READING PASSAGE:
Lexington’s bones may return to Kentucky

March 14, 2009

Why did Central Kentucky become the center of thoroughbred breeding? One reason was Lexington — not the city, the horse.

Lexington was a big bay stallion, the best racer of his time and perhaps the best sire of all time. He was born here and spent most of his life here. But he has spent most of his death in storage at the Smithsonian Institution in Washington, D.C., and, well, Kentucky wants him back.

Lengthy negotiations are about complete to put Lexington’s reconstructed skeleton on display at the International Museum of the Horse at the Kentucky Horse Park.

“It looks pretty good right now,” said museum curator Bill Cooke, who is expecting a call any day from Smithsonian conservators who must release Lexington’s skeleton, officially known as Catalogue No. 16020.

The effort began more than two years ago when the horse museum became a Smithsonian associate, which allows it to borrow artifacts. “The first thing I said was we want to bring Lexington back to Lexington,” Cooke said.

“I’ve always wanted to have (an exhibit) that traces the history of the thoroughbred in Kentucky,” he said. “How did we get to be the thoroughbred capital instead of Nashville or New Orleans or New York? To a large extent, Lexington determined that we did.”

Borrowing horse bones — even famous horse bones — wouldn’t seem that complicated. But bureaucracy is bureaucracy.

At the time, Lexington was on rare public display as part of an exhibit at the Smithsonian’s Museum of American History. Then, that museum closed for lengthy renovations, and nobody seemed to know if Lexington would be needed when it reopened. Just a couple of months ago, officials decided he wouldn’t.

“They have been very supportive all the way along,” Cooke said of Smithsonian officials. “They believe in the project.”

The timing is good because on Tuesday — the horse Lexington’s 159th birthday — the Lexington Convention and Visitors Bureau will kick off a marketing campaign built around a famous painting of Lexington — with the great horse recolored Wildcat blue.

The horse-of-a-different-color idea is an eye-catching gimmick. But using the horse Lexington to promote the city Lexington is a natural, said Ellen Gregory, a public relations executive who helped develop the campaign.

Gregory said the more she researched the great horse the more obsessed she became with him, because he had connections to so many famous people and events.

Lexington was born in 1850 at the farm of Dr. Elisha Warfield, a prominent physician, horseman and entrepreneur who treated Mary Todd Lincoln’s mother, was a friend of Henry Clay and became known as “the father of the Kentucky turf.”

Lexington, originally named Darley, won six of his seven starts, becoming the third-leading money-winner up to that time. He was retired to stud in 1855 because he was going blind and stood for 20 years at Nantura and Woodburn farms near Midway.

Dataset records
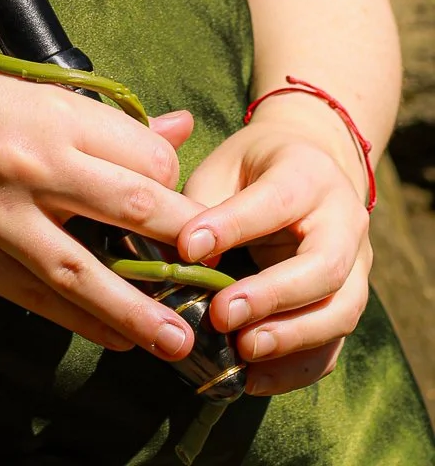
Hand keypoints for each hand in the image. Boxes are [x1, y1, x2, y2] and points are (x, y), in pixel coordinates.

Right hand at [0, 44, 205, 361]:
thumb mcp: (31, 89)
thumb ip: (106, 118)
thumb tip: (178, 129)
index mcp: (52, 113)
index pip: (144, 158)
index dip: (173, 183)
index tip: (182, 202)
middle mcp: (33, 165)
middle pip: (132, 210)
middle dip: (183, 247)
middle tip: (222, 278)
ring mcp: (1, 217)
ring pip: (87, 273)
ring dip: (140, 312)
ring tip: (181, 341)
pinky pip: (40, 299)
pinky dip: (83, 321)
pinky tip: (115, 337)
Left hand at [179, 101, 372, 396]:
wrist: (312, 167)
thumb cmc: (255, 168)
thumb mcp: (225, 166)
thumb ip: (206, 206)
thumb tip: (187, 261)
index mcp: (309, 175)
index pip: (275, 202)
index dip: (231, 226)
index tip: (187, 248)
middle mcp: (345, 222)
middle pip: (324, 267)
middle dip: (273, 296)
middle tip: (221, 316)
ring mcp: (357, 267)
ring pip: (339, 312)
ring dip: (290, 339)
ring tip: (242, 351)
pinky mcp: (349, 304)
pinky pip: (332, 346)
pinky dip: (295, 368)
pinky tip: (253, 377)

YOUR OBJECTIVE: Retype the Lexington article exactly, everything from "The timing is" down to "people and events.".

ANSWER TO THE EXERCISE:
The timing is good because on Tuesday — the horse Lexington’s 159th birthday — the Lexington Convention and Visitors Bureau will kick off a marketing campaign built around a famous painting of Lexington — with the great horse recolored Wildcat blue.

The horse-of-a-different-color idea is an eye-catching gimmick. But using the horse Lexington to promote the city Lexington is a natural, said Ellen Gregory, a public relations executive who helped develop the campaign.

Gregory said the more she researched the great horse the more obsessed she became with him, because he had connections to so many famous people and events.